Dear Yenta,
So I recently signed up for an online dating site (JDate). First day on I see this guy who I’ve met just once in “real” life (though long enough to become Facebook friends w/ him — I asked). I’d like to be better friends with him either way, but first have to bridge the awkward divide…
Ideas to write to him? A friend suggested, now that we’re Facebook friends maybe we can be JDate friends. Groan. Any better ideas Yenta?
-J-Lost
Dear J-Lo,
There are a few laws involved in maintaining self-respect and limits when it comes to online dating. I have a full handful of close friends who have discovered the loves of their lives online, so here are a few words to the wise.
1) Be honest. Be real.
2) Not too honest. Not too real.
Basically, you want to be giving a safe version of “you” out to the world. One that if they take it, awesome, and if they leave it, no skin off your back. If your stakes are high in an e-mail, he will either buy it and marry you, or be full on freaked by your desperation.
Some people can go full throttle with the online dating scene, partly because they don’t fear rejection. It is really a matter of how sensitive you are, in general. Cultivate that fearless attitude, and you are golden. It is done by simultaneously opening yourself and protecting yourself. Giving just a little, watching, and continuing. Like advancing towards a pirate ship. Only in this case, you want to join the band of pirates.
With this guy I say just be straight up and say what you want. “Hey! Funny finding you here. How are you?” See how he takes it. Go gentle so he can breathe. With an “I want you, I always have wanted you, now we are e-friends in more ways than one,” he might suffocate. Or, why not wait for him to come to you? Not so unheard of.
Also, be wary of seeking your affirmation of self from e-dating. If every conversation makes or breaks your self-esteem, you are in for a beating.

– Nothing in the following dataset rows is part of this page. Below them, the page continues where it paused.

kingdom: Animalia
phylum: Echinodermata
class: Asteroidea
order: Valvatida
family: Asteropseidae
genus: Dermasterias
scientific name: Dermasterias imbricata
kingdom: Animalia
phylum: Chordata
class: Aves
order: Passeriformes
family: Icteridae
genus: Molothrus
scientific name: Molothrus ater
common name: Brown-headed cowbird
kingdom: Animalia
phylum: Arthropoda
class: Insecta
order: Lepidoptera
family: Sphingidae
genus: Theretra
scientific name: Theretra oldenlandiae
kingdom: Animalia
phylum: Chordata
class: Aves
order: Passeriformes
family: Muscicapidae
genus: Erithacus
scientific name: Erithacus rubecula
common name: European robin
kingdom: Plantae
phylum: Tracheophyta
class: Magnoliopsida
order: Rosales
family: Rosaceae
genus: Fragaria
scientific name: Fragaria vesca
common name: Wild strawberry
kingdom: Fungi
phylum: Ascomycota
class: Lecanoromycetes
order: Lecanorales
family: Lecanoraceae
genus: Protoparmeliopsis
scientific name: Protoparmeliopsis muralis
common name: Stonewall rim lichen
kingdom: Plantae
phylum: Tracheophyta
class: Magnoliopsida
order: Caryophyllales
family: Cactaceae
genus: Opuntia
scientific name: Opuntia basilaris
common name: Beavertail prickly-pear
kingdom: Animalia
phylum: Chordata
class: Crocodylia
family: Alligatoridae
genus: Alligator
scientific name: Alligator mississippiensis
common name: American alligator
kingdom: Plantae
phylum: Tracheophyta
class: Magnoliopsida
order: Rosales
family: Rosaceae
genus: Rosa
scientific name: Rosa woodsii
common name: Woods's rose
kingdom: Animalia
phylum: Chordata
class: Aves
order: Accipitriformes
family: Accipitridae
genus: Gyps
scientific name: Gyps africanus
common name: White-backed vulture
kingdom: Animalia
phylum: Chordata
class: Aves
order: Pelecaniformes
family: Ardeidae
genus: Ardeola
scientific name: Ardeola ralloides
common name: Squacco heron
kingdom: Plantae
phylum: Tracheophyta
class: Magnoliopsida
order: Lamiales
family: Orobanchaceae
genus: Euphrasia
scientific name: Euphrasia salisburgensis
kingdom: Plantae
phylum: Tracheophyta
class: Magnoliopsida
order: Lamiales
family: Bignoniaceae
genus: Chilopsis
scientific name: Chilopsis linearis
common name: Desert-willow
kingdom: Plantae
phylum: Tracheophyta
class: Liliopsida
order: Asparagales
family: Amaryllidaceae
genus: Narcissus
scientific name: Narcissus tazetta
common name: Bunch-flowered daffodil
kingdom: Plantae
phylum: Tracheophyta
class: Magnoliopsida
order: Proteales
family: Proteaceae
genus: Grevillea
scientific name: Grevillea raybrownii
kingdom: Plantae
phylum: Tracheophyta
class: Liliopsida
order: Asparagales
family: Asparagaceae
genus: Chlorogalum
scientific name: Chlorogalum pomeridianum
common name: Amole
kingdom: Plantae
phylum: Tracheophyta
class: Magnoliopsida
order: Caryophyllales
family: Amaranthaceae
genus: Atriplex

It is like weeding a garden until left with exactly what you hope to grow. It takes time, differentiating the vegetables (lovers), the wild from the sustainable. Capiche? Love comes from you, from your family and from your friends. Dating is just a fun social perk until, possibly, it turns into love.
In the end though, it is dating, i.e., a way of packaging and showing a sliver of yourself in hopes that someone else’s sliver of self likes you, at which point the sliver turns into a full on self-exposure/love affair. Trust yourself and go easy on the gas.